Written instruction
Reproduce only the lines that begin with the one containing "Document page, 1654x1241 pixels." and end with the one containing "list Отчеты pgpro_pwr", swapping "bounding box" for "enclosing box" and leaving everything else unchanged.

Information supplied

○ ○ ○ ○ ○ ○ ○

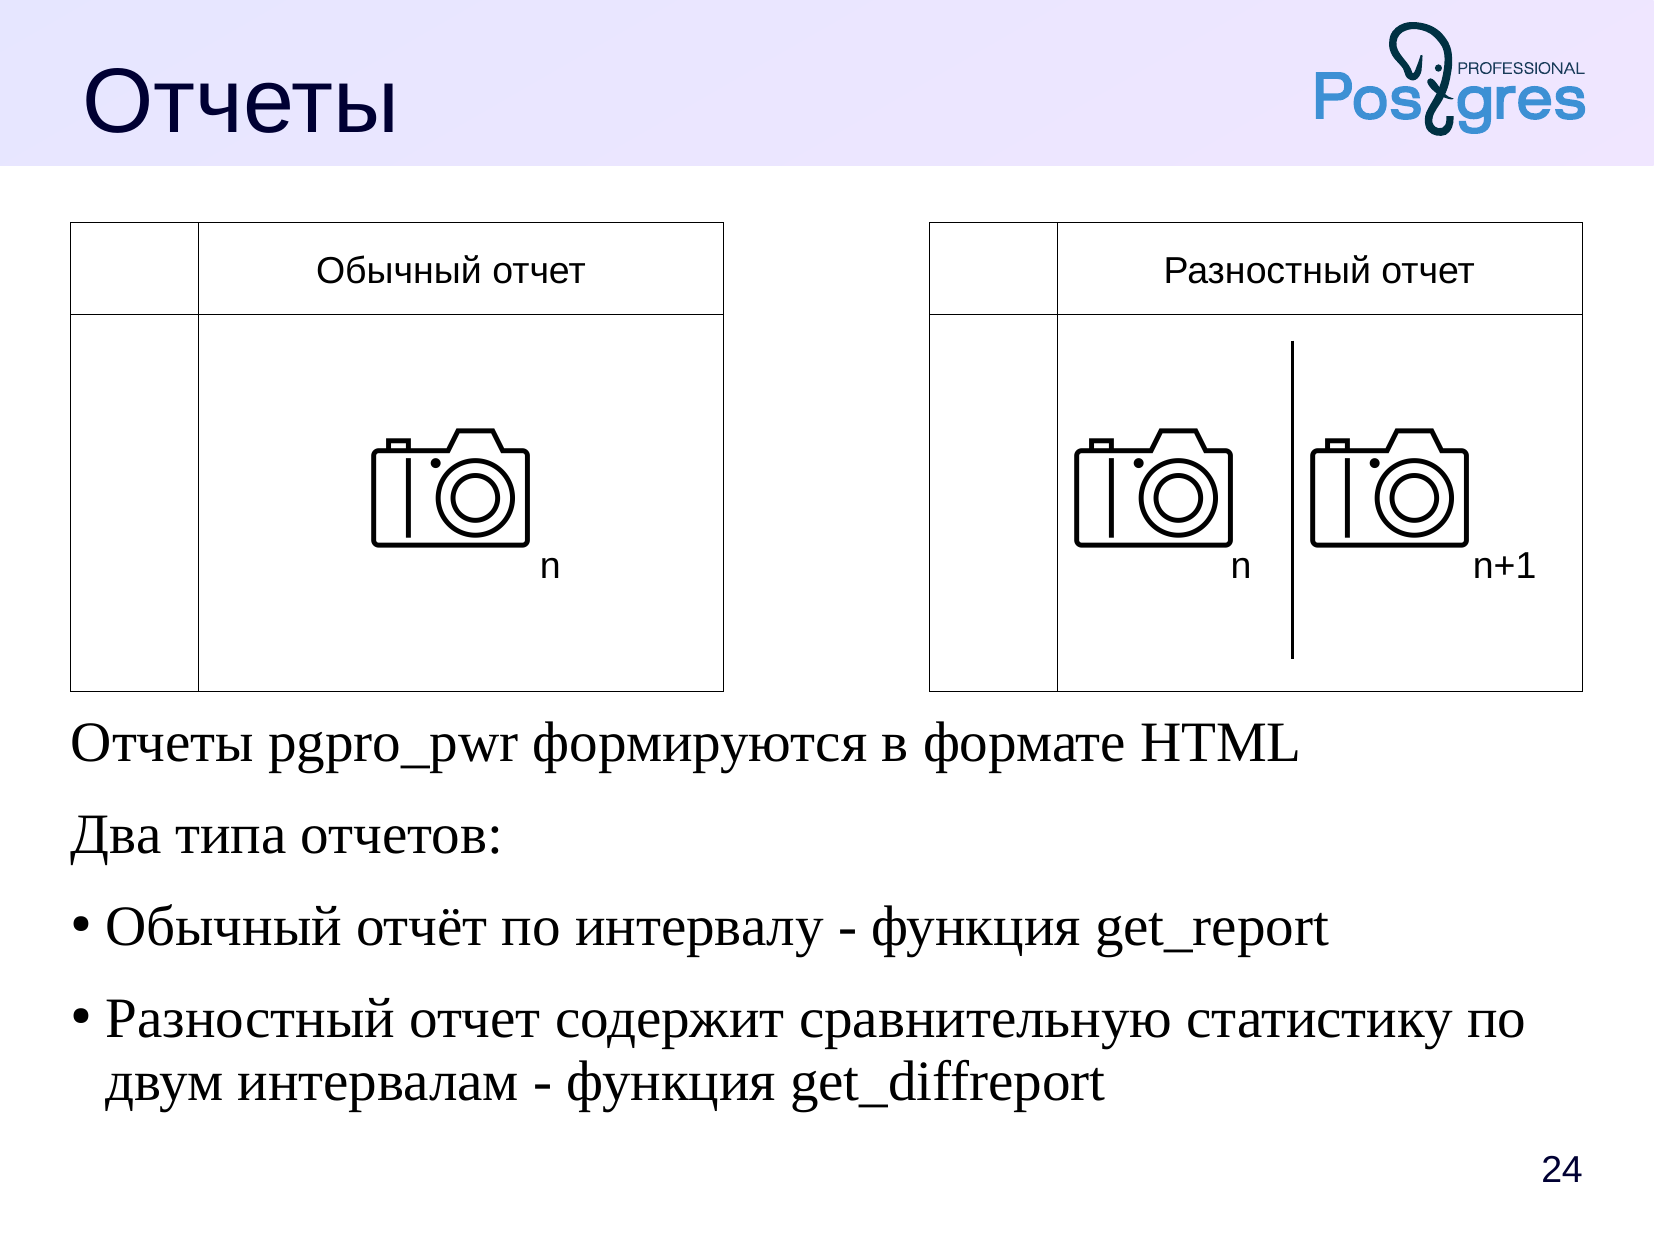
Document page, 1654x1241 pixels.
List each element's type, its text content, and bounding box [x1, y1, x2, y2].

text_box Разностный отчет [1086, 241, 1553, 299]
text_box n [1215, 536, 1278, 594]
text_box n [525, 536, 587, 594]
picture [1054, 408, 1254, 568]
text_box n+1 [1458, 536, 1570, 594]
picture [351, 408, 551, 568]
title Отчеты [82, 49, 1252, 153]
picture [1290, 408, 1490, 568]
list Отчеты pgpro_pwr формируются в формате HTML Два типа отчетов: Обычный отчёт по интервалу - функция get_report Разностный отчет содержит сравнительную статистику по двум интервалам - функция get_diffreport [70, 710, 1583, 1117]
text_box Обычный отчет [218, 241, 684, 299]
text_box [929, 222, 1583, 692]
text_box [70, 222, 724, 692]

○ ○ ○ ○ ○ ○ ○

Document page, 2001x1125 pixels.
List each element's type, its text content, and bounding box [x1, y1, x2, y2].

○ ○ ○ ○ ○ ○ ○

Final result
Document page, 1654x1241 pixels.
List each element's type, its text content, and enclosing box [x1, y1, x2, y2].

text_box Разностный отчет [1086, 241, 1553, 299]
text_box n [1215, 536, 1278, 594]
text_box n [525, 536, 587, 594]
picture [1054, 408, 1254, 568]
text_box n+1 [1458, 536, 1570, 594]
picture [351, 408, 551, 568]
title Отчеты [82, 49, 1252, 153]
picture [1290, 408, 1490, 568]
list Отчеты pgpro_pwr формируются в формате HTML Два типа отчетов: Обычный отчёт по интервалу - функция get_report Разностный отчет содержит сравнительную статистику по двум интервалам - функция get_diffreport [70, 710, 1583, 1117]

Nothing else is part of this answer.